Celladon Anticipates Layoffs After Its Gene Therapy Trial Fails

Xconomy San Diego — 

The swiftly turning fortune of San Diego-based Celladon (NASDAQ: CLDN) could bring a note of caution to the hot field of gene therapy.

One year ago, Celladon said the FDA had granted its “breakthrough therapy” designation for Mydicar, Celladon’s gene therapy treatment for patients with severe heart failure. The company sought the designation based on its long-term analysis of Cupid1, a mid-stage clinical trial of Mydicar that showed a dramatic 88-percent reduction in heart failure-related hospitalizations among 39 patients.

But Celladon shares plunged more than 80 percent today after the company said an expanded follow-up study with 250 heart patients failed to meet both its primary primary and secondary goals. Celladon lost $11.04 a share, and closed at $2.64 a share.

During a conference call this morning, Celladon CEO Krisztina Zsebo characterized the results as surprising and disappointing, and her chief financial officer Paul Cleveland said layoffs and “other cost-cutting measures” are expected.

At the end of 2014, Celladon had about $85 million in available cash, which Cleveland said should last for at least the next 12 months. The company has yet to release first-quarter financial results.
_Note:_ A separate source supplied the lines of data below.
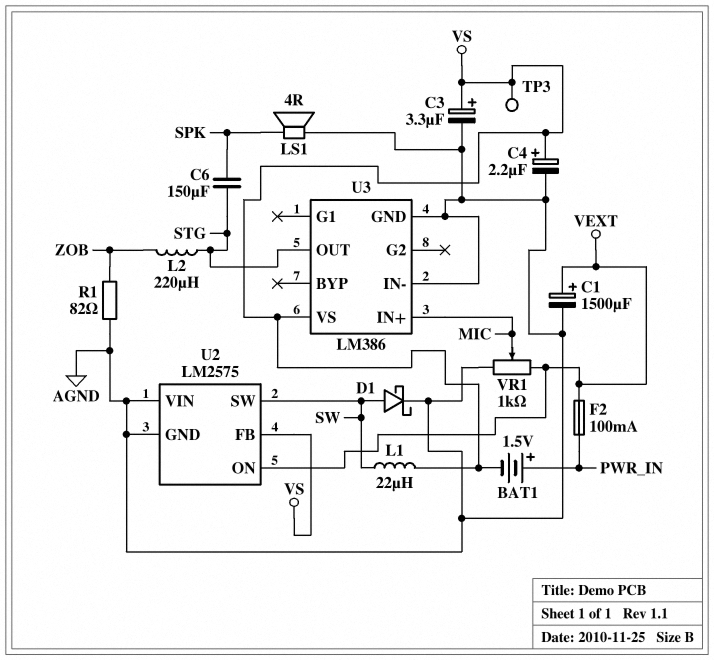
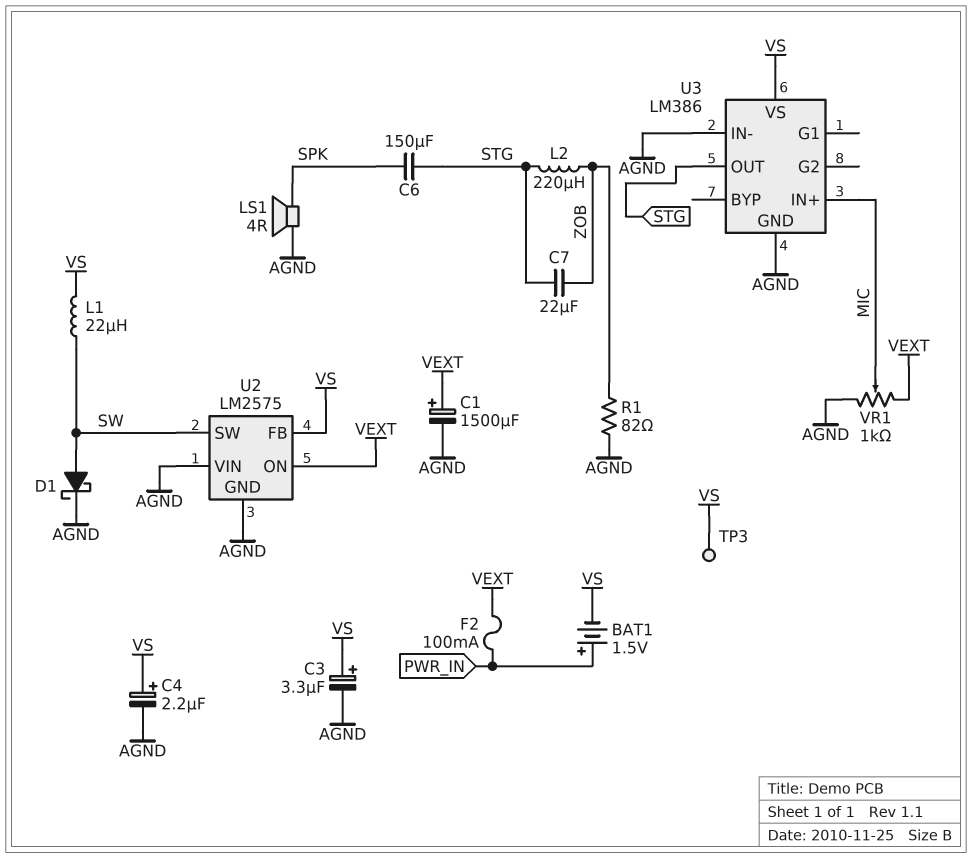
C7: none -> 22uF (STG, ZOB)

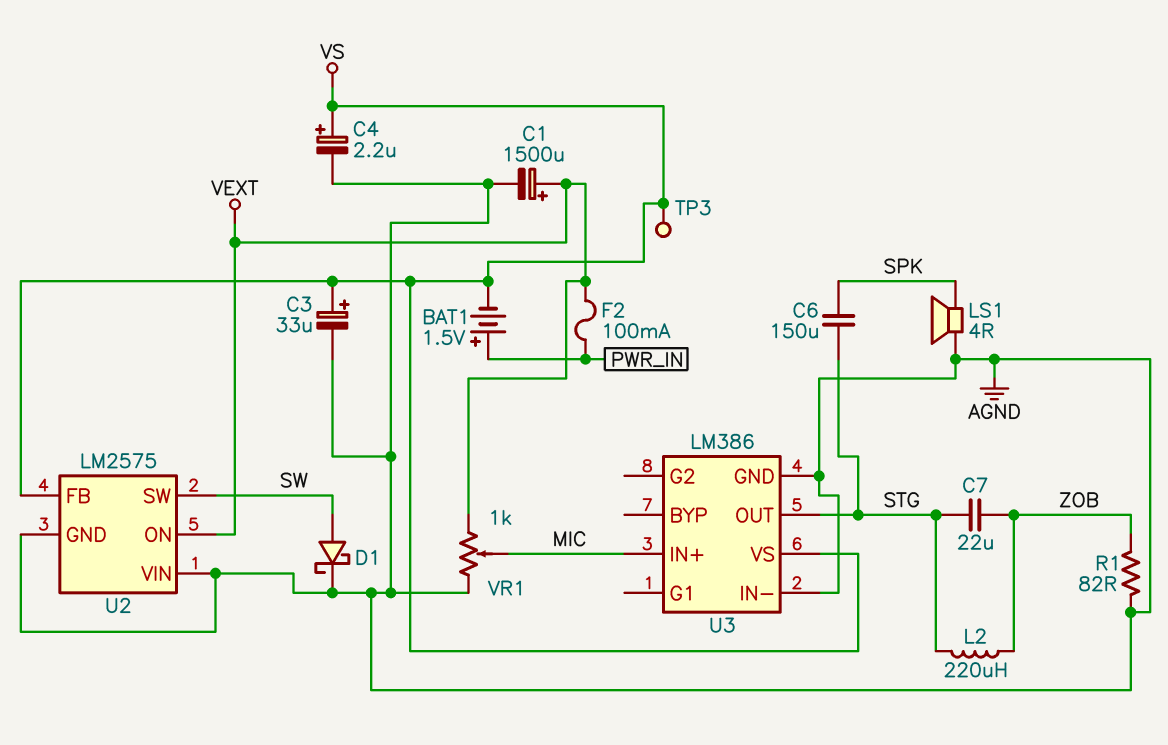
C3: 3.3uF (plus VS, minus AGND) -> 33uF (plus VS, minus AGND)
L1: 22uH (SW, VS) -> none

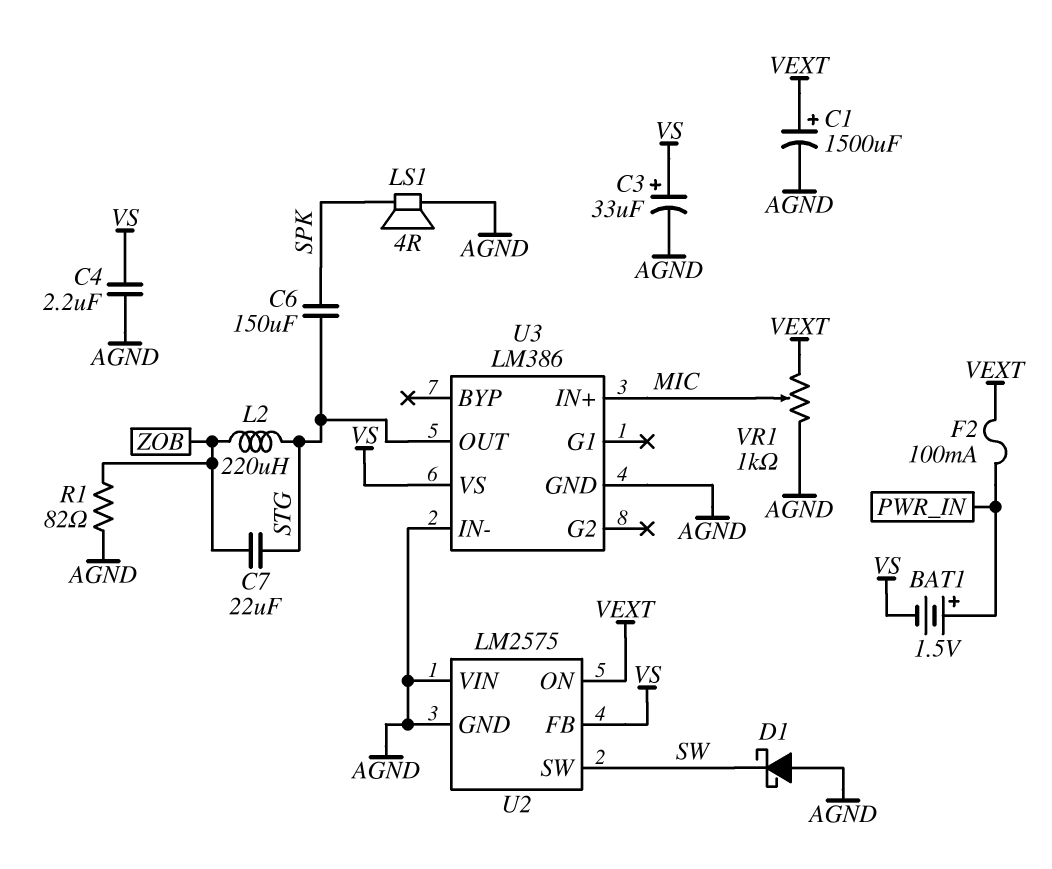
C4: 2.2uF (plus VS, minus AGND) -> 2.2uF (AGND, VS)
D1: schottky (A SW, K AGND) -> schottky (A AGND, K SW)
TP3: test point (VS) -> none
Zsebo said Celladon is “still deep in data analysis” of the expanded study, dubbed Cupid2, and so she declined to provide much detail about the results. She said it’s unclear whether the treatment that showed so much promise last year wasn’t working, or if sufficient levels of the biologic drug had not been delivered to the heart.

“We are evaluating our remaining development programs in order to determine the best path forward to maximize shareholder value,” Szebo said during the call.

In a statement issued Sunday evening, Celladon quoted Barry Greenberg, a UC San Diego professor of medicine who is chairman of the executive clinical steering committee for the trial, saying, “This trial was extremely well-executed and adequately tested the hypothesis… [and] there were no safety issues.”

Celladon’s gene therapy is intended to boost production of an enzyme, SERCA2a, which plays a key role in recycling calcium in the heart’s muscle cells. Celladon’s treatment uses a small, benign virus to deliver a fresh supply of SERCA2a enzymes into the muscle cells of the heart. The company says Mydicar is intended for an estimated 350,000 patients in the United States who have been diagnosed with advanced chronic heart failure.

Current treatment options for such patients are usually expensive and involve a heart transplant or the surgical implantation of a pump known as a left ventricle assist device.

Out of hundreds of gene therapy clinical trials being done in the United States, Celladon said last April that it was the first U.S. company to win the FDA’s “breakthrough therapy” designation for a gene therapy program. It could not immediately be determined if any other gene therapy programs have since obtained the agency’s breakthrough therapy designation.